Un profil de mari « ordinaire » devenu suspect numéro un

L’un des aspects les plus surprenants de cette affaire résidait dans le profil de l’accusé. Comme le rappellent les enquêteurs, Lakhdar Matoug, alors âgé de 50 ans au moment des faits, était perçu comme un individu sans antécédents judiciaires notables. « C’était un homme calme, qui ne se distinguait en rien de ses voisins », avait déclaré un riverain à Ouest France en 2023. Pourtant, les éléments matériels et les témoignages recueillis avaient progressivement modifié cette perception.

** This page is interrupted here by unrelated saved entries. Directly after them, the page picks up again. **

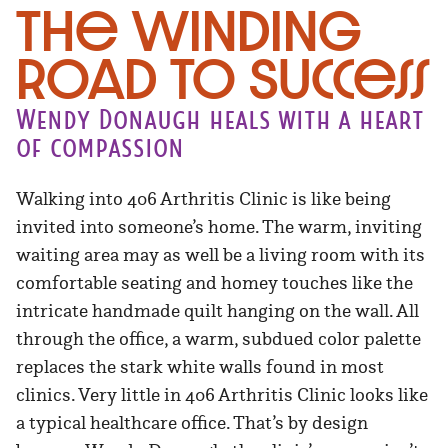
The Winding
Road to Success
Wendy Donaugh heals with a heart
of compassion
Walking into 406 Arthritis Clinic is like being
invited into someone’s home. The warm, inviting
waiting area may as well be a living room with its
comfortable seating and homey touches like the
intricate handmade quilt hanging on the wall. All
through the office, a warm, subdued color palette
replaces the stark white walls found in most
clinics. Very little in 406 Arthritis Clinic looks like
a typical healthcare office. That’s by design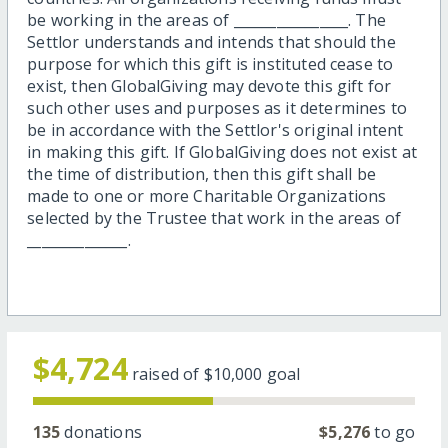
be working in the areas of ________________. The
Settlor understands and intends that should the
purpose for which this gift is instituted cease to
exist, then GlobalGiving may devote this gift for
such other uses and purposes as it determines to
be in accordance with the Settlor's original intent
in making this gift. If GlobalGiving does not exist at
the time of distribution, then this gift shall be
made to one or more Charitable Organizations
selected by the Trustee that work in the areas of
______________.
$4,724
raised of
$10,000
goal
135
donations
$5,276
to go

Les investigations avaient notamment révélé des tensions récurrentes au sein du couple, ainsi que des signalements de violences conjugales antérieurs à la disparition d’Assia Matoug. Plusieurs proches de la victime avaient rapporté à la police avoir entendu des disputes violentes entre les deux époux dans les mois précédant les faits. Ces éléments avaient conduit les magistrats à retenir la qualification de meurtre par conjoint, une circonstance aggravante prévue par le code pénal.

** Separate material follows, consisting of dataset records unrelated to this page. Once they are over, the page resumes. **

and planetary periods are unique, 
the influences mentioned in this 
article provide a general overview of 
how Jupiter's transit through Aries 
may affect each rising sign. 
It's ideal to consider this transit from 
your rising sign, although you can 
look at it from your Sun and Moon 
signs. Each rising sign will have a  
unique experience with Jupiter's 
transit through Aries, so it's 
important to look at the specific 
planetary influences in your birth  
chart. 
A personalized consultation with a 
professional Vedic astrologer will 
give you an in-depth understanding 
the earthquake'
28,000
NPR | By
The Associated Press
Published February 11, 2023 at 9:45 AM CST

Une affaire judiciaire marquée par la violence et l’émotion

La découverte du corps démembré d’Assia Matoug dans un parc parisien avait suscité une vive émotion dans l’opinion publique. Les médias avaient largement relayé l’affaire, soulignant le contraste entre la beauté des Buttes-Chaumont et la violence des actes perpétrés. Selon Ouest France, les autopsies avaient confirmé que la victime avait subi des violences extrêmes avant son décès, ce qui avait renforcé la gravité des charges retenues contre son mari.

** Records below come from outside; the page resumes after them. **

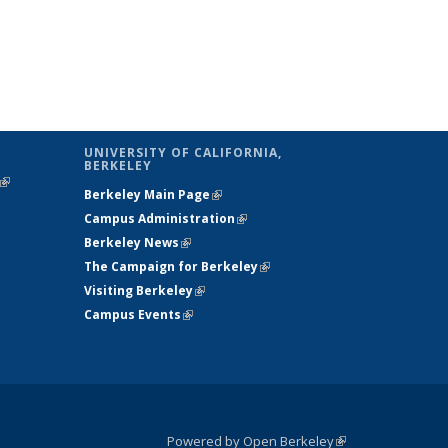
UNIVERSITY OF CALIFORNIA,
BERKELEY
(link is
Berkeley Main Page
(link is external)
external)
Campus Administration
(link is external)
Berkeley News
(link is external)
The Campaign for Berkeley
(link is
Visiting Berkeley
(link is external)
external)
Campus Events
(link is external)
Powered by Open Berkeley
(link is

Le procès qui s’ouvre aujourd’hui devra déterminer le degré de responsabilité de Lakhdar Matoug dans la mort de son épouse. Les débats s’annoncent tendus, tant les faits sont lourds et le contexte conjugal particulièrement accablant. Les parties civiles, représentées par les avocats de la famille Matoug, devraient insister sur la préméditation présumée et la cruauté des actes commis.

Et maintenant ?

Le procès devrait durer plusieurs jours, avec l’audition de témoins et d’experts médico-légaux. Si la culpabilité de Lakhdar Matoug est retenue, il encourt une peine pouvant aller jusqu’à la réclusion criminelle à perpétuité, en raison de la qualification de meurtre par conjoint. La décision du tribunal est attendue d’ici la fin du mois de juillet. Une date qui pourrait marquer la fin d’un chapitre judiciaire particulièrement douloureux pour les proches de la victime.

La procédure judiciaire reste sous haute surveillance, dans un contexte où les violences conjugales constituent un enjeu de société majeur. Les associations féministes et les autorités judiciaires devraient, dans les semaines à venir, faire un point sur les dispositifs de prévention et de protection des victimes en France.